▶ [Task details] Please edit the listing below by changing "legend" to "key" everywhere it appears and leaving every other line as it is. Leave out the picture lines when you give the listing back.

▶ [Data shown]
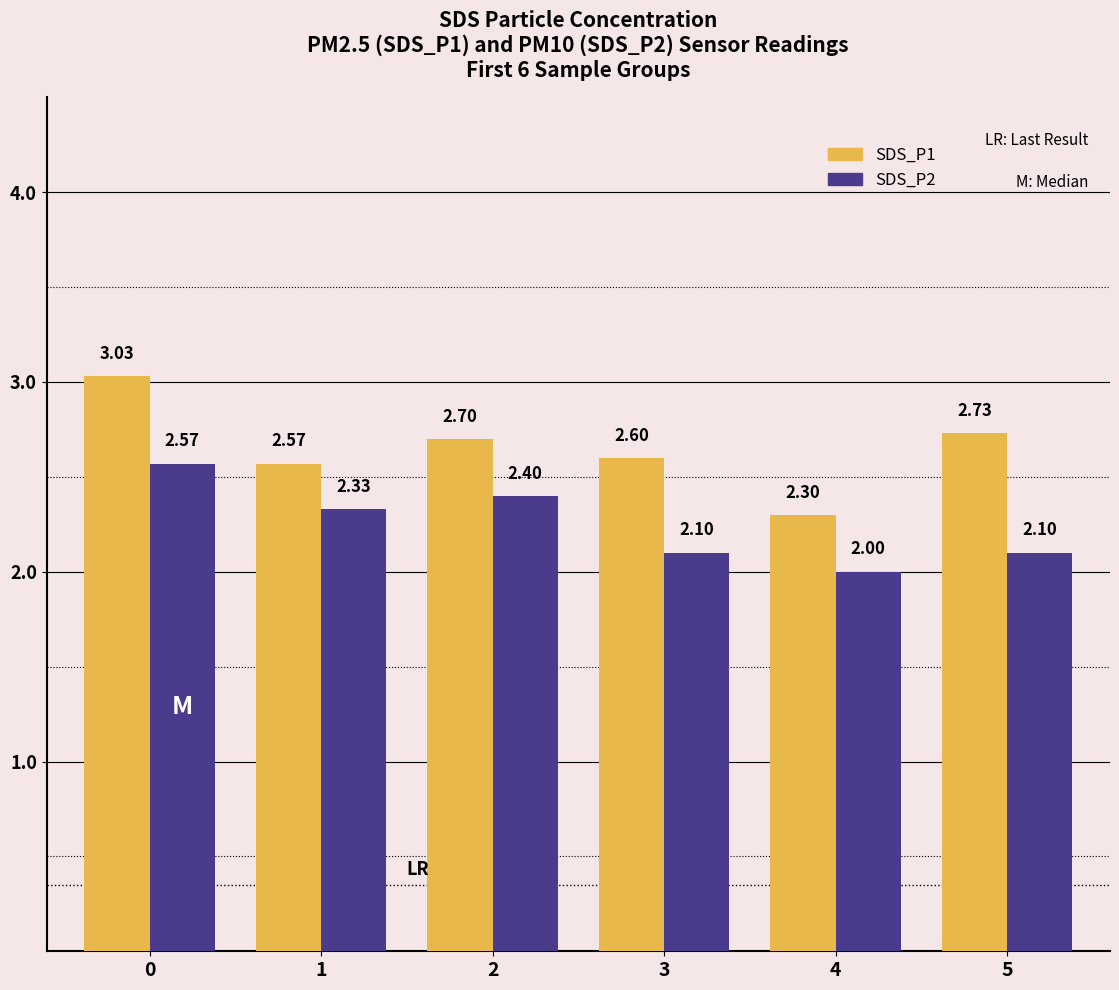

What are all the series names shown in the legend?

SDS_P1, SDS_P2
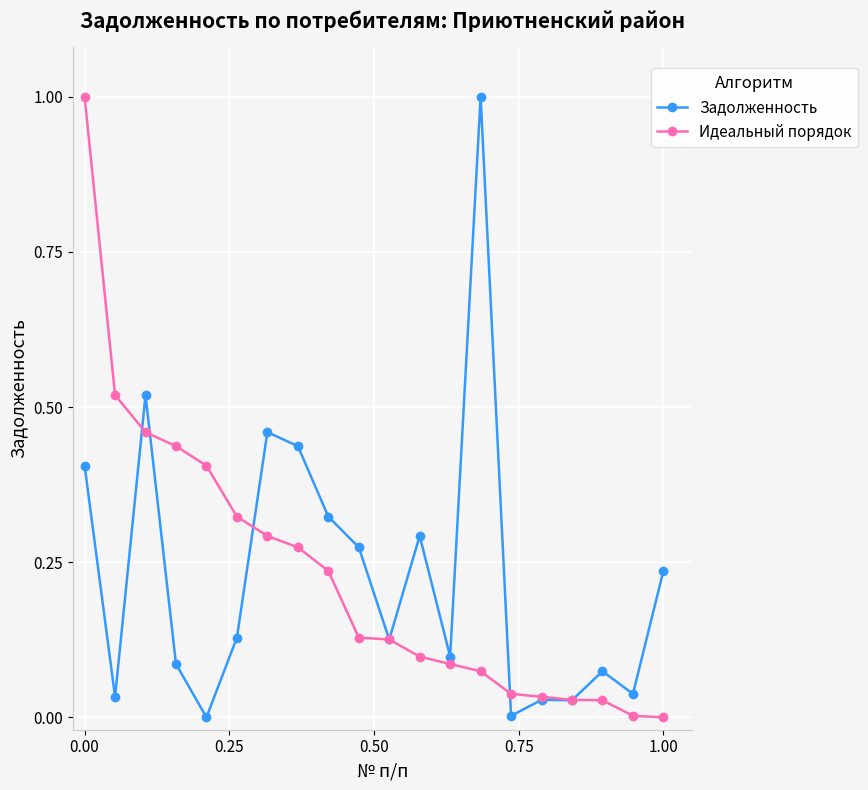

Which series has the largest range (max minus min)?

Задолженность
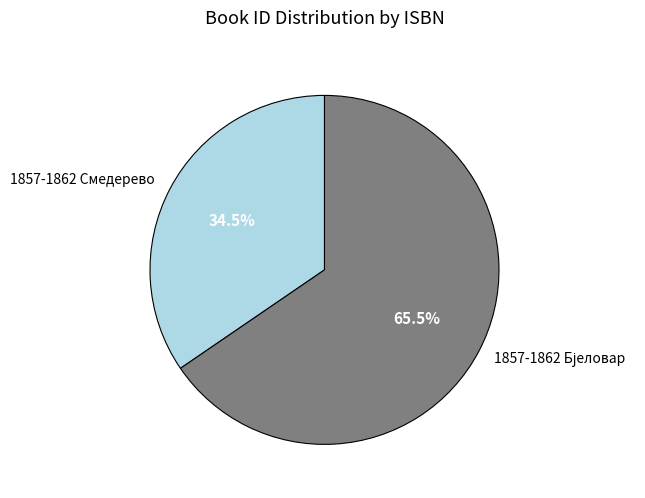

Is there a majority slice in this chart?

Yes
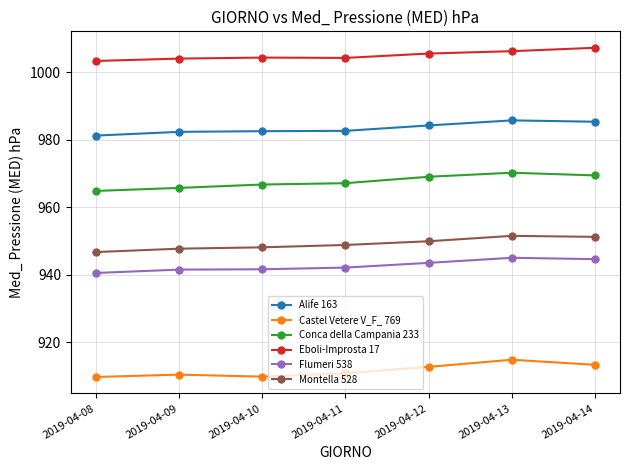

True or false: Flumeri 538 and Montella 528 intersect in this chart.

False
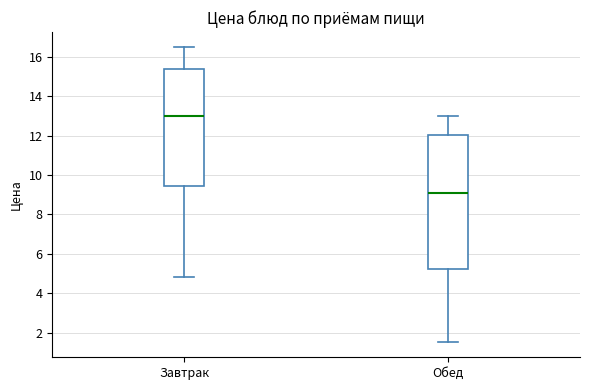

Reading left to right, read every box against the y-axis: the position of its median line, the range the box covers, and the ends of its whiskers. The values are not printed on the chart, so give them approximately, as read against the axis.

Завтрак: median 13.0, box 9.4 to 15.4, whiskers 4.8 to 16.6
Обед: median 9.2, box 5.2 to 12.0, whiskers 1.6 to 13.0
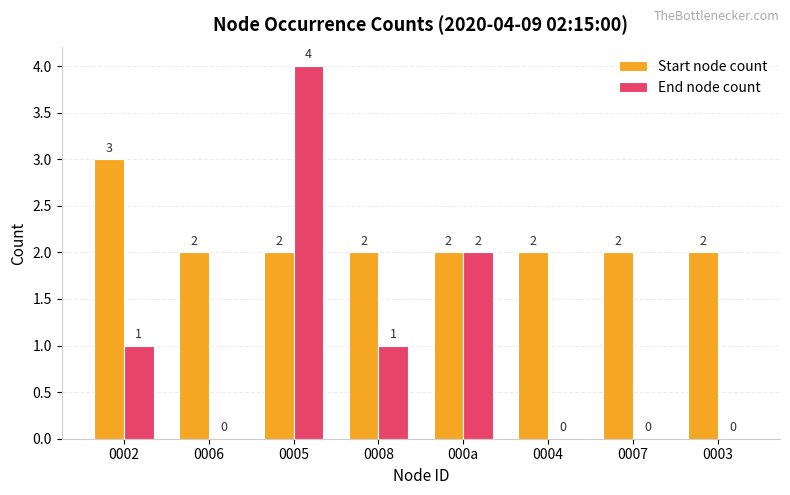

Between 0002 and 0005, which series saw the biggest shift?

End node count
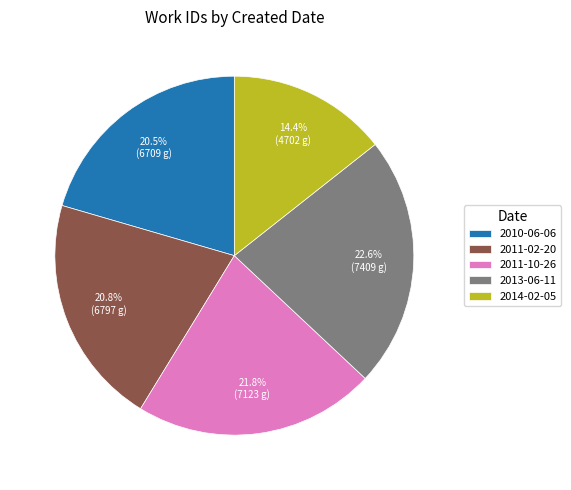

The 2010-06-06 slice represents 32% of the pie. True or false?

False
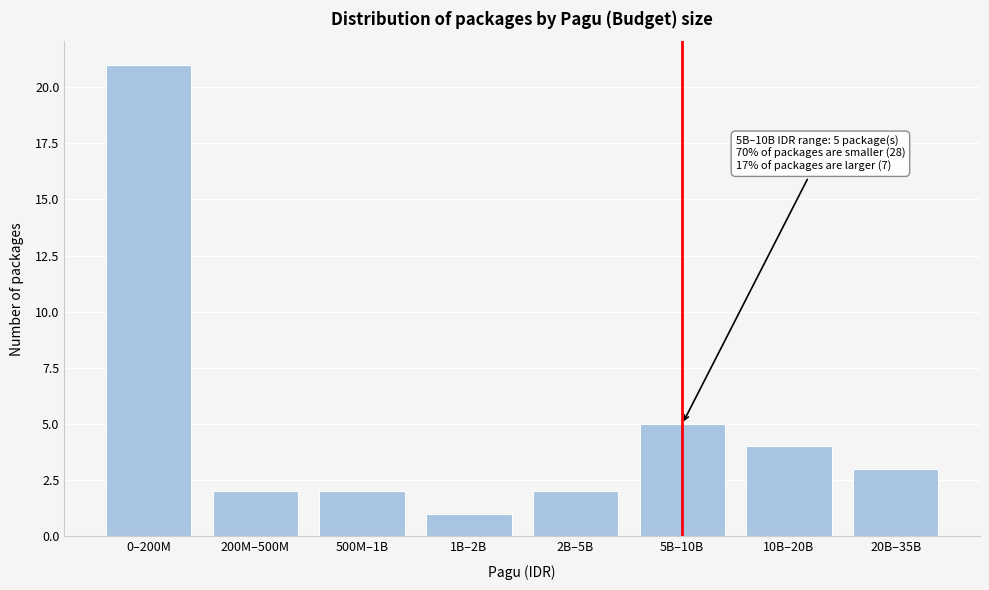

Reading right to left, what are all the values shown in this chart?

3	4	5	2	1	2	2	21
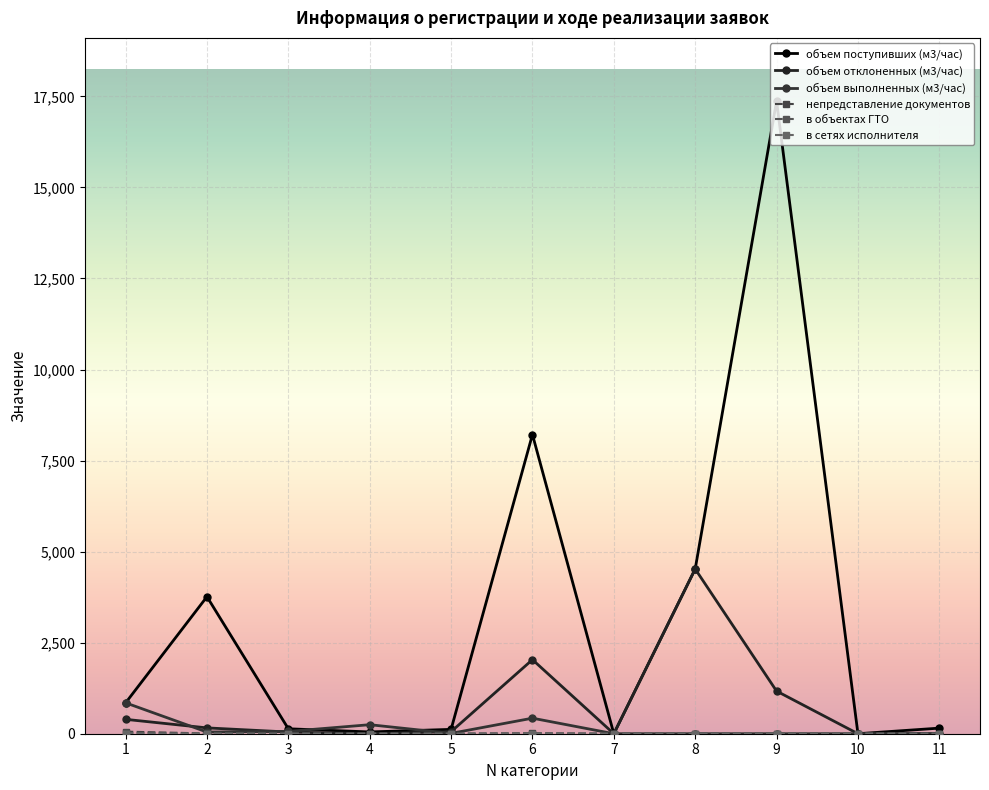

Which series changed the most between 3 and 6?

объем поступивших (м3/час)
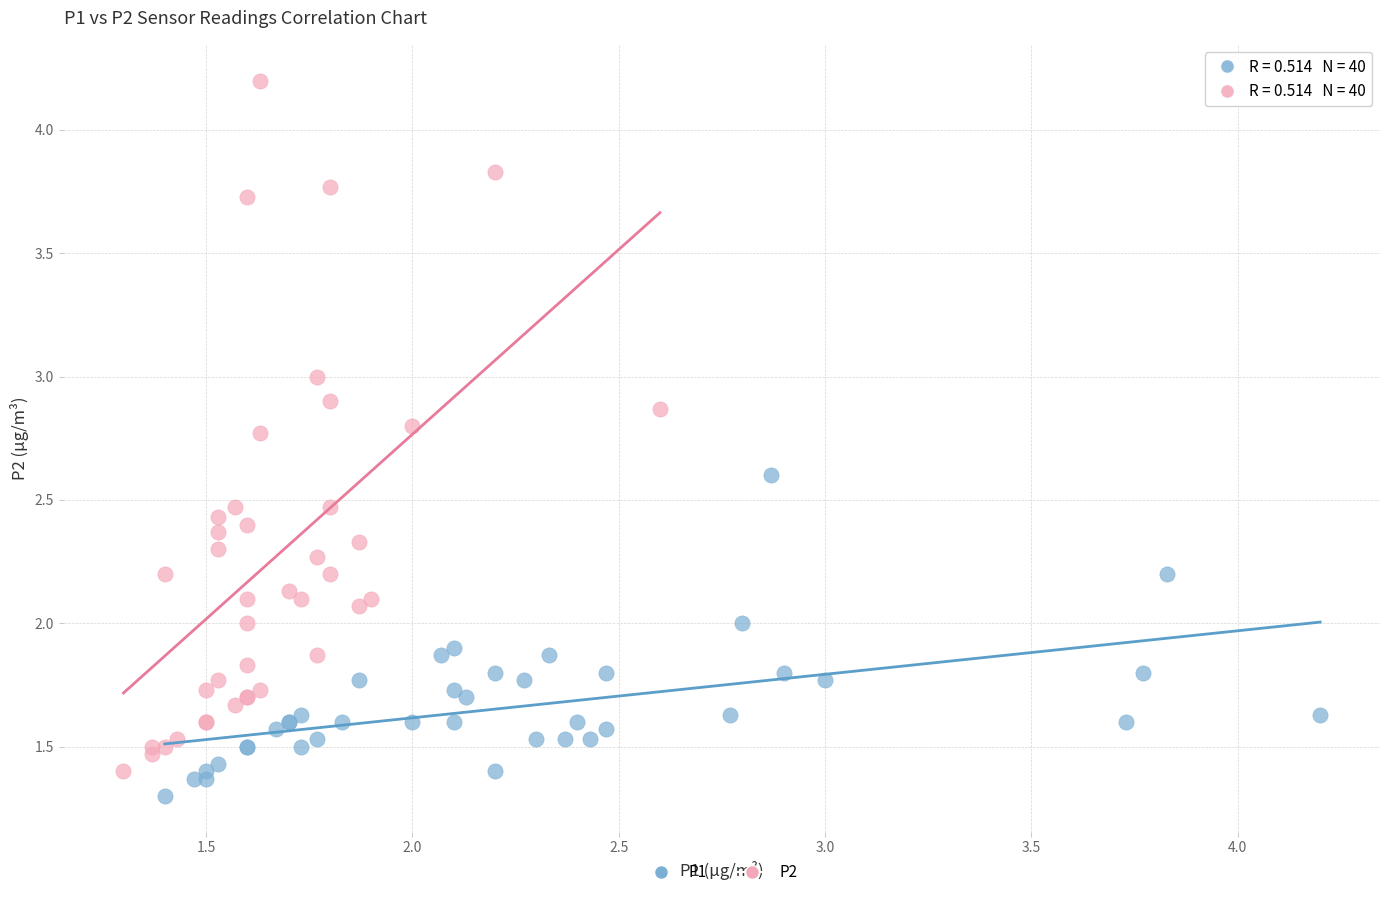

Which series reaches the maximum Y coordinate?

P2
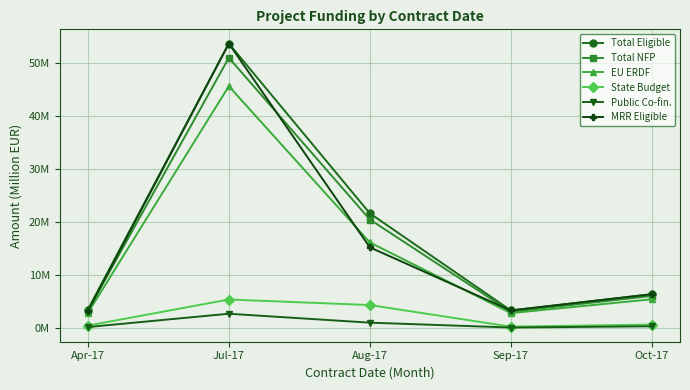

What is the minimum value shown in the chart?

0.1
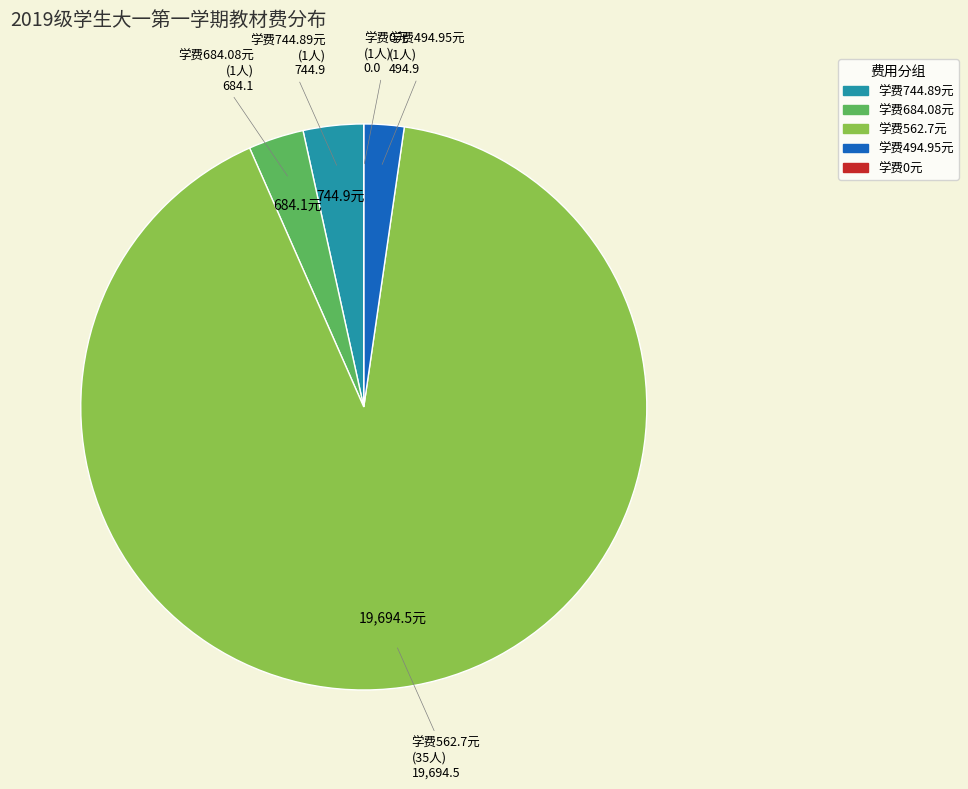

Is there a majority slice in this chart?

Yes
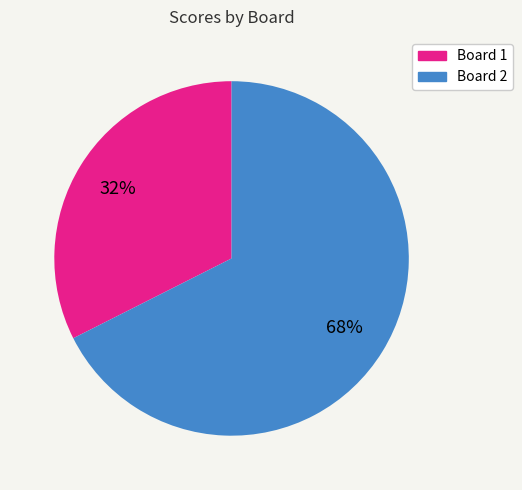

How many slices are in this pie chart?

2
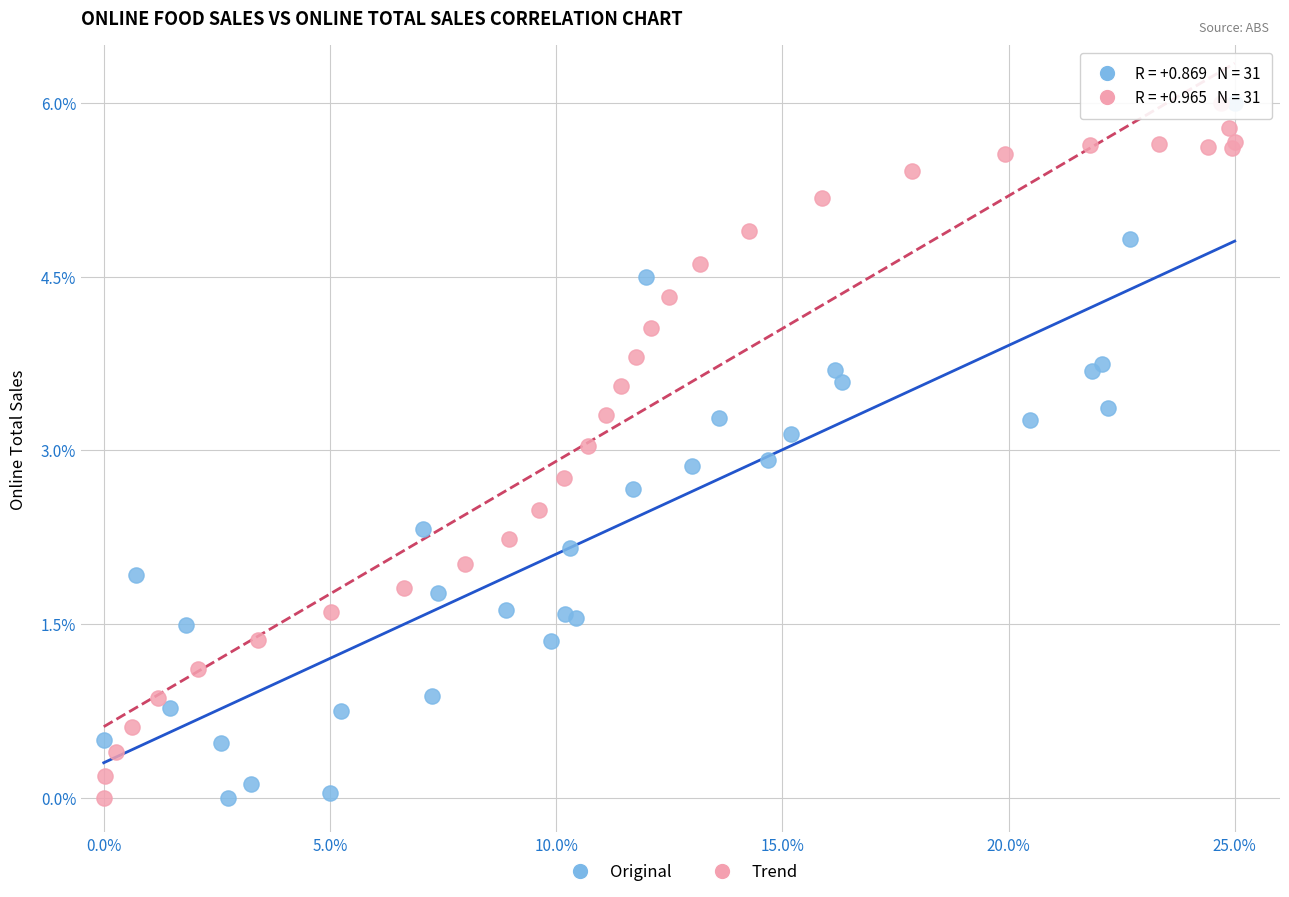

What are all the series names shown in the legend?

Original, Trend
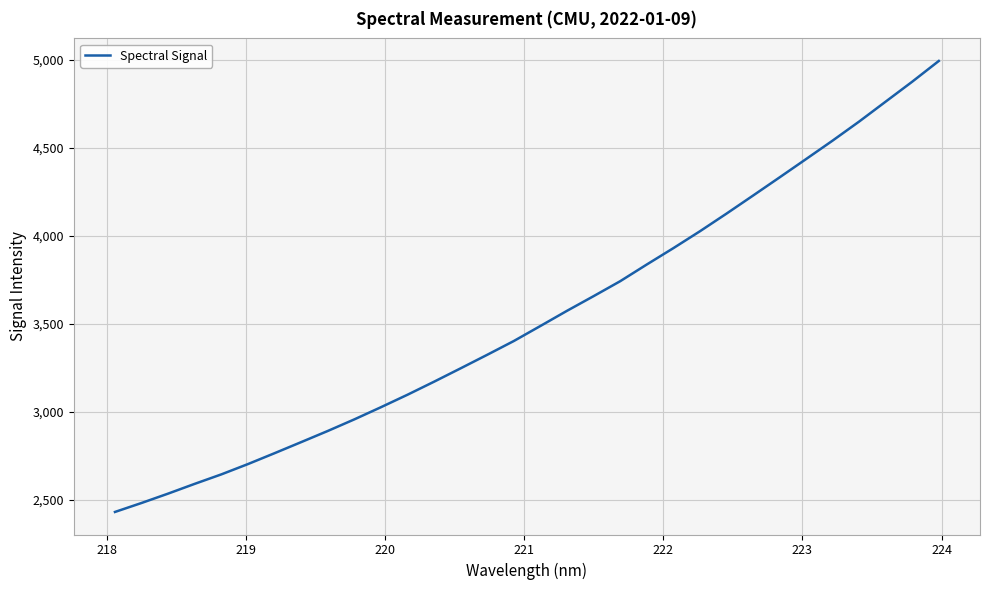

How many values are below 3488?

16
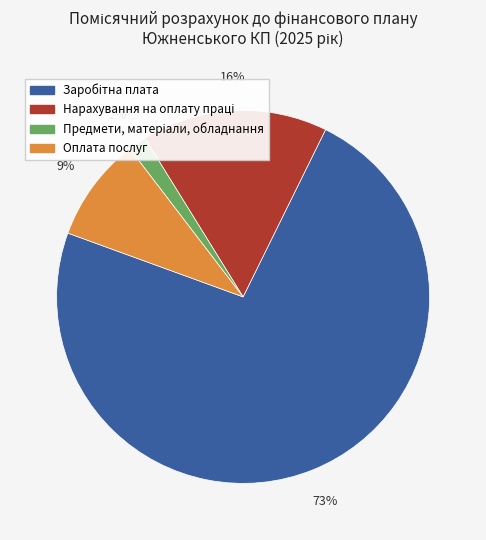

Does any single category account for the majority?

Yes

▶ [Result of the exercise]
What are all the series names shown in the key?

SDS_P1, SDS_P2

Which series has the largest range (max minus min)?

Задолженность

Is there a majority slice in this chart?

Yes

True or false: Flumeri 538 and Montella 528 intersect in this chart.

False

Reading left to right, read every box against the y-axis: the position of its median line, the range the box covers, and the ends of its whiskers. The values are not printed on the chart, so give them approximately, as read against the axis.

Завтрак: median 13.0, box 9.4 to 15.4, whiskers 4.8 to 16.6
Обед: median 9.2, box 5.2 to 12.0, whiskers 1.6 to 13.0

Between 0002 and 0005, which series saw the biggest shift?

End node count

The 2010-06-06 slice represents 32% of the pie. True or false?

False

Reading right to left, what are all the values shown in this chart?

3	4	5	2	1	2	2	21

Which series changed the most between 3 and 6?

объем поступивших (м3/час)

Which series reaches the maximum Y coordinate?

P2

What is the minimum value shown in the chart?

0.1

Is there a majority slice in this chart?

Yes

How many slices are in this pie chart?

2

What are all the series names shown in the key?

Original, Trend

How many values are below 3488?

16

Does any single category account for the majority?

Yes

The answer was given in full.